What the task requires => Go through the lines below. Copy those with "bounding".

[Nine-parameter box outputs]
________
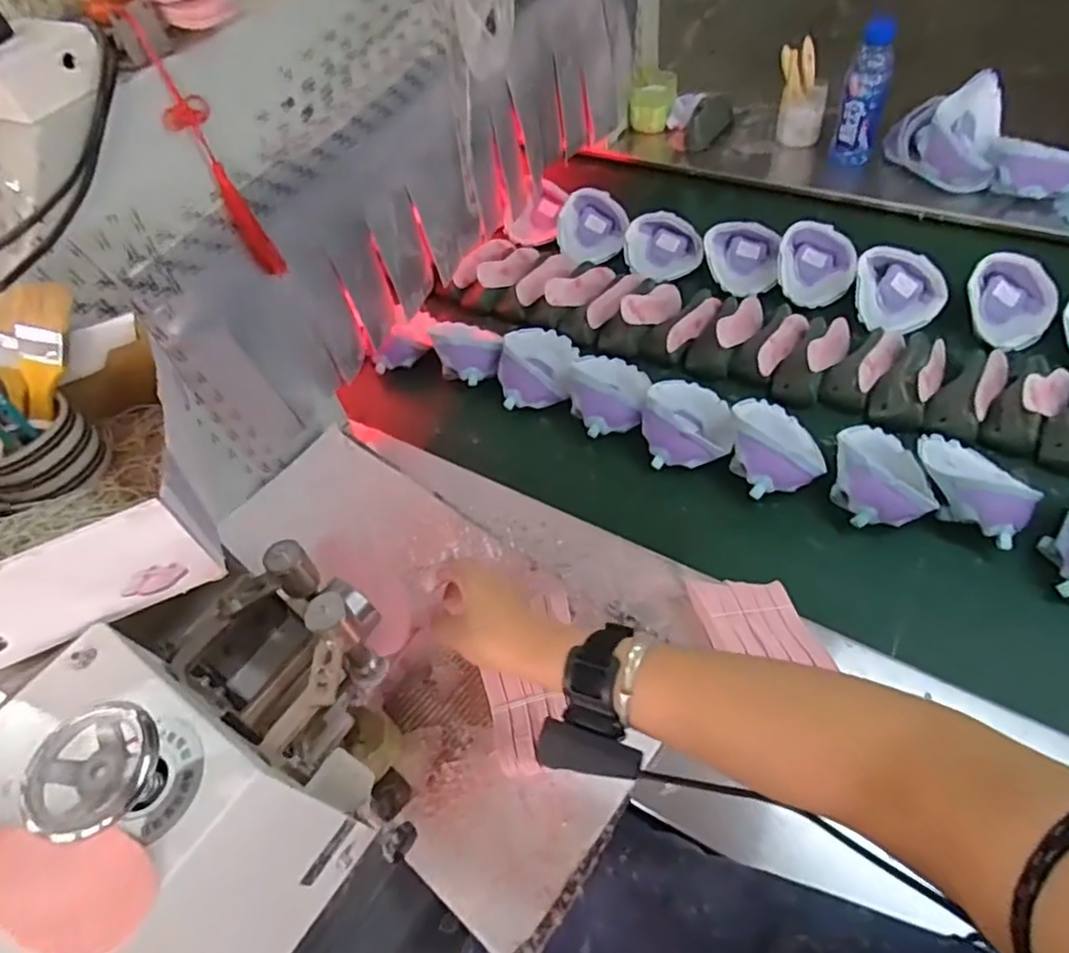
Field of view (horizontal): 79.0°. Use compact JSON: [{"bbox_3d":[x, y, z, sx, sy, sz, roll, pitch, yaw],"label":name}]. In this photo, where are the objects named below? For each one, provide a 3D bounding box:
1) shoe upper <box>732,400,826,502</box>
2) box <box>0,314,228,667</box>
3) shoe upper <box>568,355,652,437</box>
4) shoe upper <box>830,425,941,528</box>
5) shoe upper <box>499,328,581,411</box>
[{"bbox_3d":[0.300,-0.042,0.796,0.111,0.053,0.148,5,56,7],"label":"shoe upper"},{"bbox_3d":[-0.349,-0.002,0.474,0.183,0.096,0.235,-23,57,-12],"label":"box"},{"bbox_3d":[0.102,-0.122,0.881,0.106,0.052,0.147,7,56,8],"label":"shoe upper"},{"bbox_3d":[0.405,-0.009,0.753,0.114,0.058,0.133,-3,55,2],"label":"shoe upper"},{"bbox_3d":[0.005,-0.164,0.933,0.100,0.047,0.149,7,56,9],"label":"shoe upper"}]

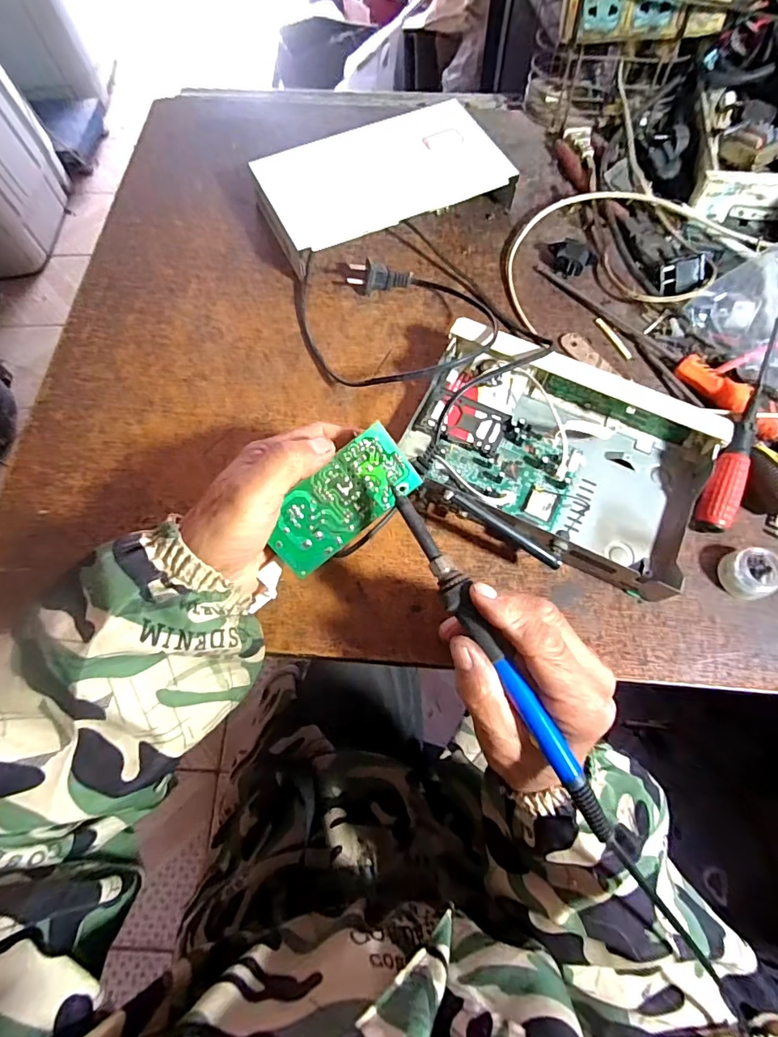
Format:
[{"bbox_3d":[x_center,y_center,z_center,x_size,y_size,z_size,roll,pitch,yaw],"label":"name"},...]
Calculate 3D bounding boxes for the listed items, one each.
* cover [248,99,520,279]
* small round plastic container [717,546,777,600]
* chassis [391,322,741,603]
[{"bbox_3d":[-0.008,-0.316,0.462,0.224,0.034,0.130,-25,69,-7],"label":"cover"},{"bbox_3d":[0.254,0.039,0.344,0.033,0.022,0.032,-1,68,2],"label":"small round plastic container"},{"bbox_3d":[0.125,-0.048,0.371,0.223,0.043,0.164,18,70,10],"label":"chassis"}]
________
Your response =>
Field of view (horizontal): 79.0°. Use compact JSON: [{"bbox_3d":[x, y, z, sx, sy, sz, roll, pitch, yaw],"label":name}]. In this photo, where are the objects named below? For each one, provide a 3D bounding box:
Calculate 3D bounding boxes for the listed items, one each.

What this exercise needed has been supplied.